Schweden nach den Ikea-Morden: Vertrauen in etablierte Medien sinkt
Nach den Ikea-Morden müssen sich Schwedens Zeitungen gegen den „Lügenpresse“-Vorwurf beim Thema Migration wehren. Im Internet blüht hingegen die Gerüchteküche.
„Frisieren“ Schwedens Medien die Wahrheit, vor allem beim sensiblen Thema Migration? Die Diskussion dieser Frage war bislang einschlägigen Foren im Internet vorbehalten. Jetzt ist sie zum Leitartikel-Thema der größten Zeitungen aufgestiegen. Anlass ist der Mord an zwei – offenbar willkürlich ausgewählten – Einheimischen in einer Ikea-Filiale im mittelschwedischen Västerås.
Die Tat gestanden hat ein Mann aus Eritrea, dessen Asylantrag kurz zuvor abgelehnt worden war. Entgegen der üblichen Praxis bei Kriminalfällen hatten die etablierten Medien zwar rasch über die Herkunft des mutmaßlichen Mörders berichtet, nachdem die Polizei diese unter dem Druck der Öffentlichkeit ungewöhnlich früh bekannt gegeben hatte. Informationen zu Einzelheiten und Hintergründen der Tat suchten viele aber an anderer Stelle. Die Gerüchteküche in Internetforen wie Flashback und auf Hetz-Plattformen wie Avpixlat und Fria Tider brodelte; in sozialen Medien erzielten die Websites Berechnungen des Medienmagazins „Resumé“ zufolge insgesamt größere Reichweiten als das Zweiergespann der Internetseiten von öffentlich-rechtlichem Rundfunk und Fernsehen.
"Aftonbladet" beteuert, im Ikea-Fall keine Fakten unterschlagen zu haben
Die Überzeugung, Schwedens traditionelle Medien unterschlügen „als Handlanger des Etablissements“ missliebige Fakten, sei inzwischen so weit verbreitet, dass man sie nicht mehr als Hirngespinst eines Häufleins Verwirrter abtun könne, konstatiert der Kommunikationsexperte Anders Mildner in der liberal-konservativen Zeitung „Svenska Dagbladet“. Erschüttert zeigt sich Oisín Cantwell, Kolumnist beim Boulevardblatt „Aftonbladet“. Nie zuvor in seiner langjährigen Tätigkeit habe er dergleichen erlebt, schrieb Cantwell über einen Nachrichtenartikel, in dem „Aftonbladet“ beteuert, im Zusammenhang mit dem Ikea-Fall keine Fakten vertuscht und nichts als die Wahrheit berichtet zu haben: „Das ist, als würde man melden: Das Wasser ist nass.“ Und die liberale Zeitung „Dagens Nyheter“ schickte ihren Chefredakteur ins Rennen – er könne bezeugen, dass seine Redaktion stets um wahrheitsgemäßes Berichten bemüht sei, heißt es in dem von Peter Wolodarski signierten Leitartikel.
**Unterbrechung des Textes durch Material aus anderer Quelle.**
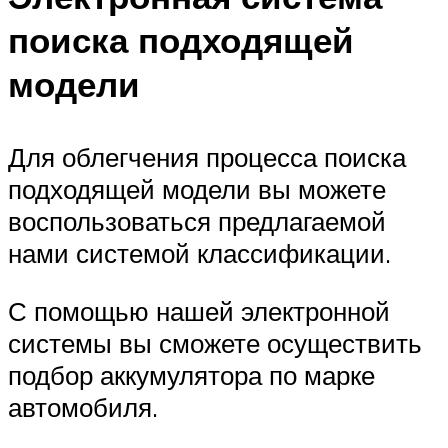
поиска подходящей
модели
Для облегчения процесса поиска
подходящей модели вы можете
воспользоваться предлагаемой
нами системой классификации.
С помощью нашей электронной
системы вы сможете осуществить
подбор аккумулятора по марке
автомобиля.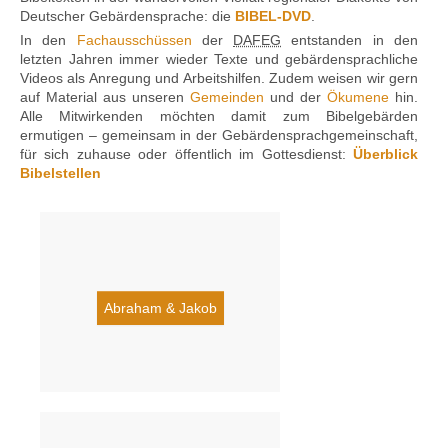
Deutscher Gebärdensprache: die
BIBEL-DVD
.
In den
Fachausschüssen
der
DAFEG
entstanden in den
letzten Jahren immer wieder Texte und gebärden­sprach­liche
Kontakt
Videos als Anregung und Arbeitshilfen. Zudem weisen wir gern
auf Material aus unseren
Gemeinden
und der
Ökumene
hin.
Alle Mitwirkenden möchten damit zum Bibelgebärden
ermutigen – gemeinsam in der Gebärdensprachgemeinschaft,
für sich zuhause oder öffentlich im Gottesdienst:
Überblick
Bibelstellen
Abraham & Jakob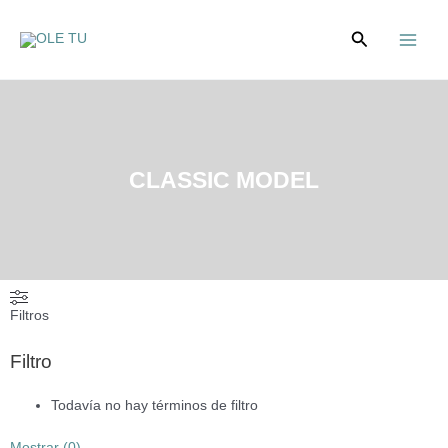
Ir
Main
al
Buscar
Menu
contenido
CLASSIC MODEL
Filtros
Filtro
Todavía no hay términos de filtro
Mostrar
(
0
)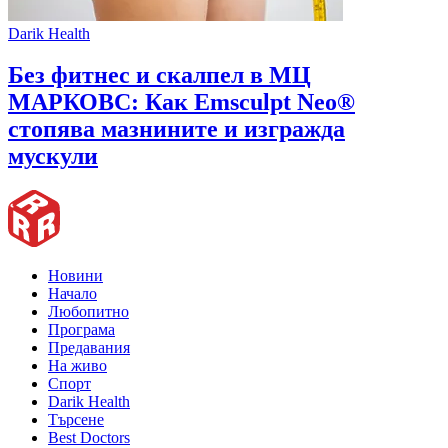
Darik Health
Без фитнес и скалпел в МЦ
МАРКОВС: Как Emsculpt Neo®
стопява мазнините и изгражда
мускули
Новини
Начало
Любопитно
Програма
Предавания
На живо
Спорт
Darik Health
Търсене
Best Doctors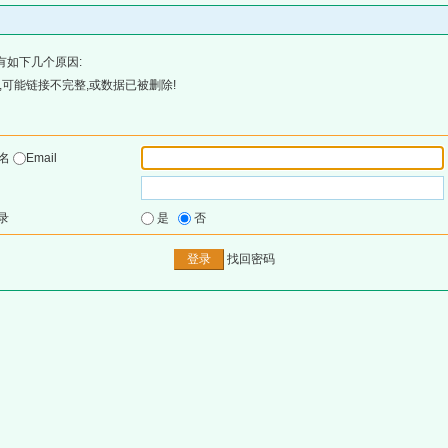
有如下几个原因:
可能链接不完整,或数据已被删除!
户名
Email
录
是
否
找回密码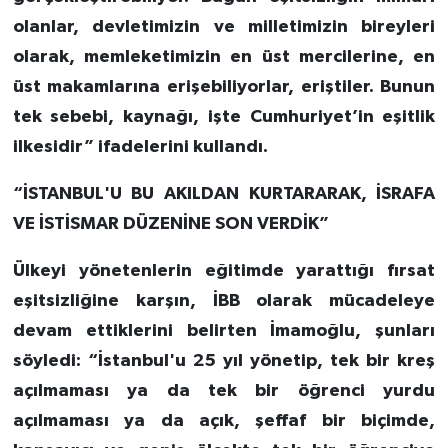
olanlar, devletimizin ve milletimizin bireyleri
olarak, memleketimizin en üst mercilerine, en
üst makamlarına erişebiliyorlar, eriştiler. Bunun
tek sebebi, kaynağı, işte Cumhuriyet’in eşitlik
ilkesidir” ifadelerini kullandı.
“İSTANBUL'U BU AKILDAN KURTARARAK, İSRAFA
VE İSTİSMAR DÜZENİNE SON VERDİK”
Ülkeyi yönetenlerin eğitimde yarattığı fırsat
eşitsizliğine karşın, İBB olarak mücadeleye
devam ettiklerini belirten İmamoğlu, şunları
söyledi: “İstanbul'u 25 yıl yönetip, tek bir kreş
açılmaması ya da tek bir öğrenci yurdu
açılmaması ya da açık, şeffaf bir biçimde,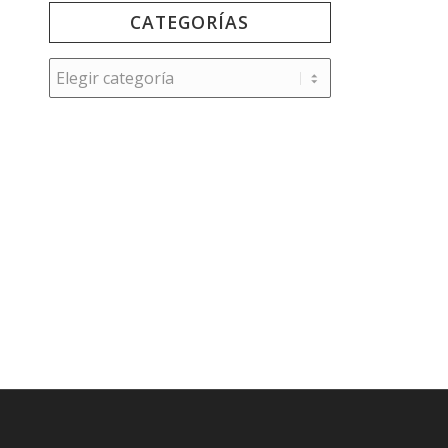
CATEGORÍAS
Categorías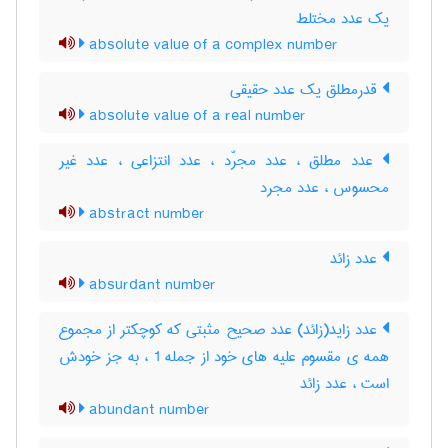
یک عدد مختلط
absolute value of a complex number
قدرمطلق یک عدد حقیقی
absolute value of a real number
عدد مطلق ، عدد مجرّد ، عدد انتزاعی ، عدد غیر
محسوس ، عدد مجرد
abstract number
عدد زائد
absurdant number
عدد زاید(زائد) عدد صحیح مثبتی که کوچکتر از مجموع
همه ی مقسوم علیه های خود از جمله 1 ، به جز خودش
است ، عدد زائد
abundant number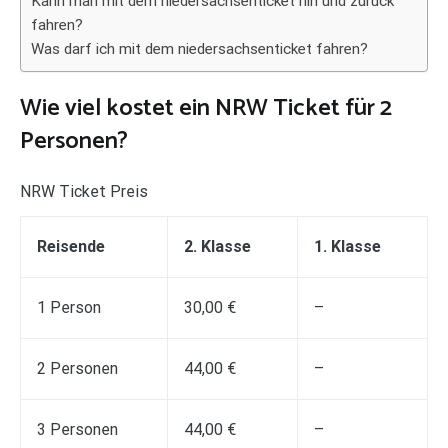
Kann man mit dem niedersachsenticket hin und zurück
fahren?
Was darf ich mit dem niedersachsenticket fahren?
Wie viel kostet ein NRW Ticket für 2
Personen?
NRW Ticket Preis
Reisende
2. Klasse
1. Klasse
1 Person
30,00 €
–
2 Personen
44,00 €
–
3 Personen
44,00 €
–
Angesichts des wachsenden Zuspruchs für Medien, die sich um Presseethik nicht scherten, sei eine Einschränkung der Pressefreiheit künftig nicht auszuschließen, so Wolodarski. Auch Presse-Ombudsmann Ola Sigvardsson warnt: „Der verantwortungsbewusste Umgang mit Informationen ist Voraussetzung für die Meinungs- und die Pressefreiheit. Werden diese Freiheiten missbraucht, können sie beschnitten werden.“ Als Nutznießer der „Lügenpresse“-Vorwürfe erweisen sich wieder einmal die einwanderungskritischen rechtspopulitischen Schwedendemokraten. Mit 17,8 Prozent der Wählersympathien erzielte die Partei unter Jimmie Åkesson am Freitag die bisher höchsten Werte in einer Untersuchung des Meinungsforschungsinstituts Ipsos. Kurz zuvor hatte bereits Novus mit 19,4 Prozent neue Rekordwerte für die Schwedendemokraten vermeldet.